Corrupción en la alimentación escolar: cuando el hambre de los niños choca con la burocracia.-  La corrupción en el Estado no siempre aparece en grandes escándalos. A veces se esconde en decisiones administrativas que frenan servicios básicos.

Su objetivo no es menor: asegurar que millones de niños puedan estudiar con energía, atención y mejores condiciones de aprendizaje.

El alimento escolar no puede esperar

En muchas zonas del Perú, el desayuno o almuerzo escolar es la comida más importante del día para miles de estudiantes.

Cuando el sistema falla, no solo se afecta la nutrición. También se golpea la asistencia escolar, el rendimiento y la salud infantil.

Por eso preocupa la cancelación de convocatorias CAS dentro del Programa de Alimentación Escolar del Midis, justo en una etapa clave.

La suspensión de estos procesos pone en duda la continuidad operativa de una estructura que necesita funcionar sin pausas ni improvisaciones.

Ahí aparece una palabra conocida en el Perú: corrupción. No siempre entra por la puerta principal. Muchas veces llega por el vacío institucional.

Cuando no hay controles sólidos ni meritocracia, crece el espacio para decisiones arbitrarias, favoritismos y malos manejos.

La corrupción también se sirve en la mesa escolar

La alimentación escolar exige transparencia absoluta. Cada compra, cada proveedor y cada supervisión debe tener control riguroso.

Si un funcionario frena procesos sin sustento técnico, abre una puerta peligrosa para intereses ajenos al bienestar de los estudiantes.

La falta de personal calificado puede traducirse en alimentos de baja calidad, retrasos en entregas o supervisiones deficientes.

En un país con antecedentes de irregularidades en programas sociales, cualquier señal de opacidad debe ser investigada con seriedad.

La sociedad civil ha advertido que estos procesos no pueden manejarse con improvisación ni con decisiones políticas poco claras.

La sociedad civil como barrera frente al abuso

Cuando las instituciones fallan, la vigilancia ciudadana se vuelve una herramienta fundamental para defender derechos básicos.

Su voz ayuda a impedir que decisiones opacas se conviertan en costumbre dentro de programas que deben ser transparentes.

Entre ellos están la seguridad jurídica, la confianza legítima y la predictibilidad, pilares que evitan arbitrariedades dentro del Estado.

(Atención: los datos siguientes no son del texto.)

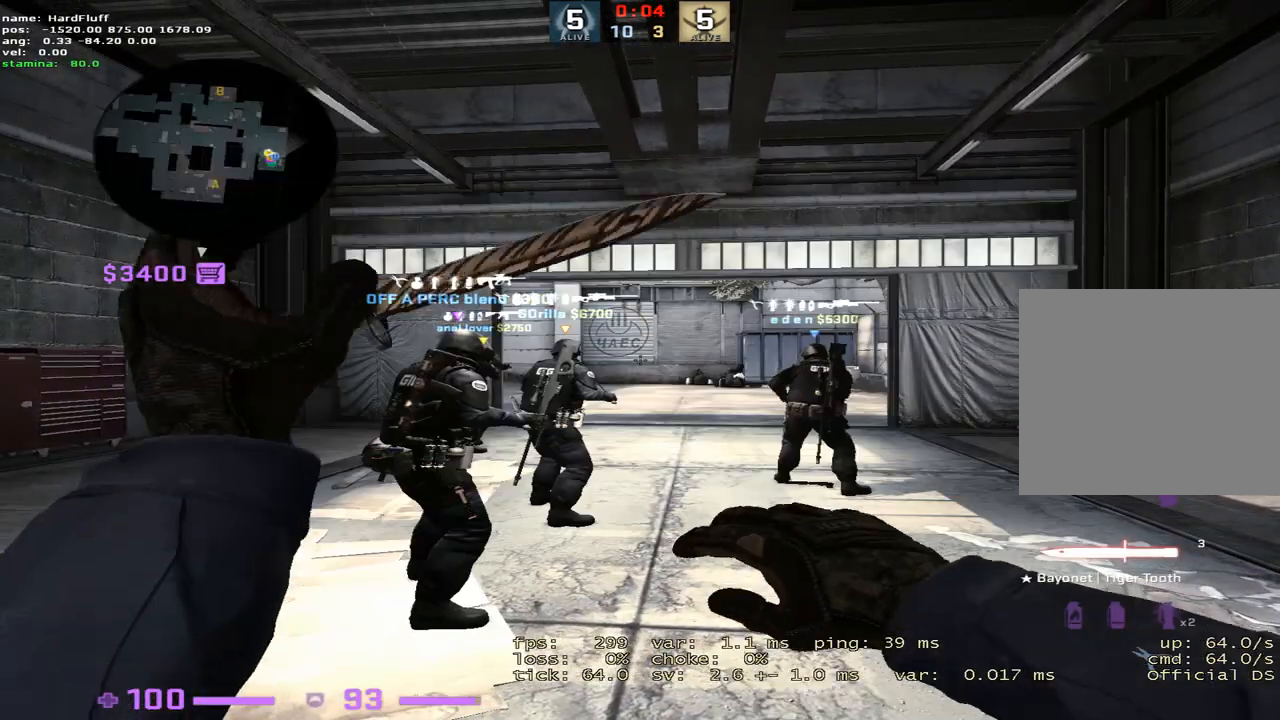
{"keys": ["w"], "events": [[133, "f", "up"]]}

Cuando estos principios se rompen, se debilita la institucionalidad y se fortalece el terreno donde suele crecer la corrupción.

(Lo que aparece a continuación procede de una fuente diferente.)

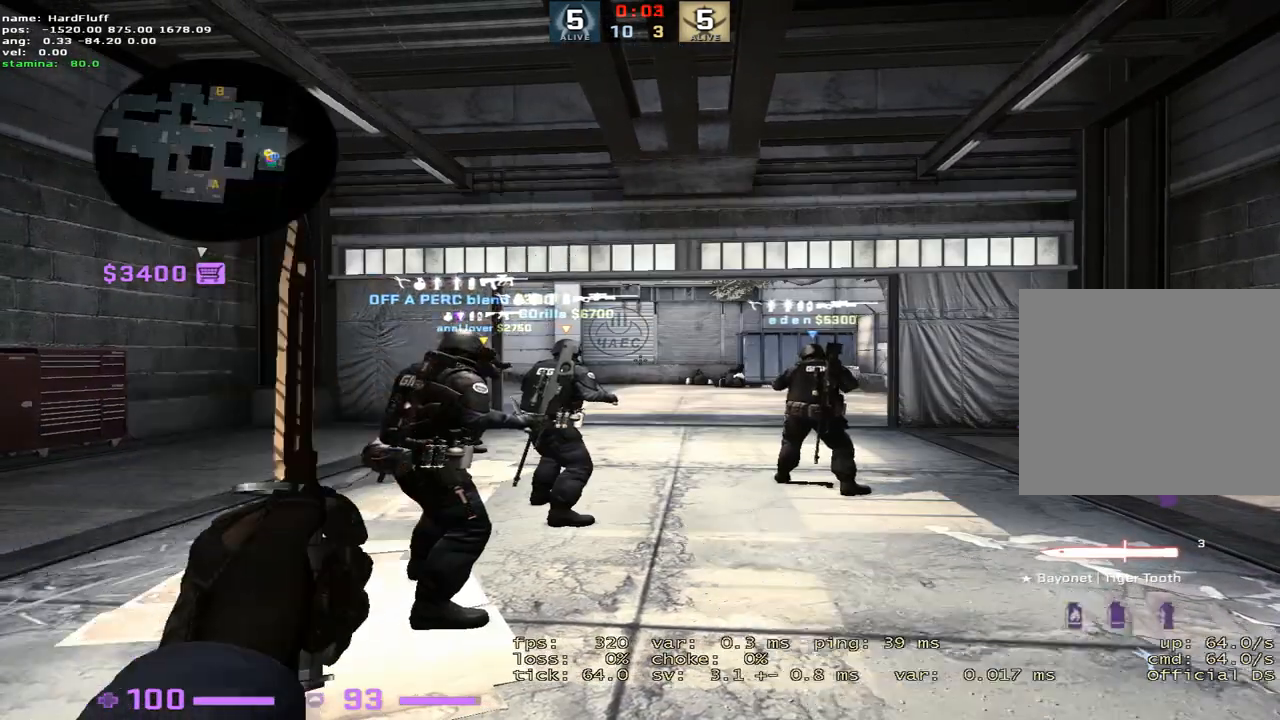
{"keys": ["w"], "events": []}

La ciudadanía no puede normalizar que programas sensibles sean afectados sin una justificación técnica sólida y verificable.

Meritocracia o captura del sistema

Los procesos CAS deben responder a criterios técnicos, no a intereses particulares ni a presiones políticas de turno.

La meritocracia protege al Estado porque permite que los mejores perfiles ocupen funciones sensibles para millones de beneficiarios.

Si se interrumpen convocatorias avanzadas sin claridad, la sospecha ciudadana crece y la legitimidad institucional se deteriora.

La corrupción muchas veces no necesita robar directamente. Basta con colocar personas inadecuadas en puestos estratégicos.

Eso afecta compras, supervisión, control sanitario y la calidad final del servicio que llega a los estudiantes.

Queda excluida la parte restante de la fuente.